> [REQUIREMENT] Reproduce everything from "He tells us" down to "in the industry." in the Stefano Petrullo interview below, keeping every word and mark unchanged.

> [PASSAGE SHOWN]
-- Opening Marker --

Industry Interview: Stefano Petrullo - Founder of Renaissance PR and award winning PR man

In this blog, we’re joined by Stefano Petrullo, founder of Renaissance PR, and an award-winning professional with over 25 years of experience in PR. He has worked on some of the biggest entertainment brands in the world, such as Far Cry, Watch Dogs, and Assassin’s Creed II - the latter which won a Guinness World Record as the most cover-featured video game.

He tells us all about starting out in the games industry, moving to the UK, and the problems of writing an article on a Commodore 64…

Stefano Petrullo

Stefano Petrullo

30 Years of Play: Easy question first: tell us who you are, what you do and a little bit about your career in the industry.

-- Closing Marker --

> [DATASET CONTENT]
-- Opening Marker --

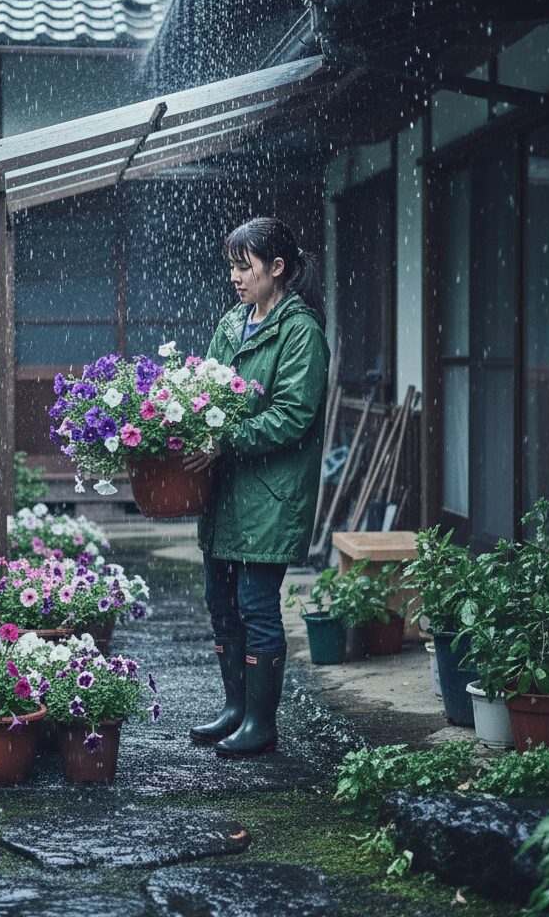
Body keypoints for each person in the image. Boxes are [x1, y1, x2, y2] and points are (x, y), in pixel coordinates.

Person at [184, 216, 330, 758]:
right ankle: (235, 709)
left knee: (257, 605)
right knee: (220, 601)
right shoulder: (233, 323)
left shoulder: (301, 331)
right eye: (232, 266)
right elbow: (203, 391)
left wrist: (226, 438)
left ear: (278, 268)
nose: (236, 277)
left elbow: (294, 415)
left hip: (270, 493)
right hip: (224, 492)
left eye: (245, 267)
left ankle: (261, 724)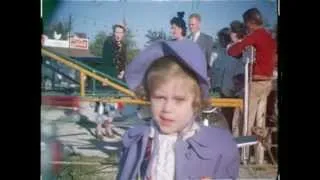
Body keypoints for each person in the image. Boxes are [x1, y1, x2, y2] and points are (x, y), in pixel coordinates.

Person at [117, 40, 240, 180]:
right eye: (159, 97)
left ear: (196, 101)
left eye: (179, 99)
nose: (167, 109)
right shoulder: (137, 142)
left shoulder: (219, 148)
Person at [227, 8, 277, 164]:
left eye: (246, 23)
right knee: (260, 121)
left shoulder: (256, 35)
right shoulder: (270, 37)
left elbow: (234, 51)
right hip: (268, 83)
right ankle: (260, 157)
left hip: (255, 83)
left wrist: (234, 45)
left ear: (250, 22)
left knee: (245, 119)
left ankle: (244, 155)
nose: (245, 26)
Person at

-- Closing Marker --

> [TASK ANSWER]
He tells us all about starting out in the games industry, moving to the UK, and the problems of writing an article on a Commodore 64…

Stefano Petrullo

Stefano Petrullo

30 Years of Play: Easy question first: tell us who you are, what you do and a little bit about your career in the industry.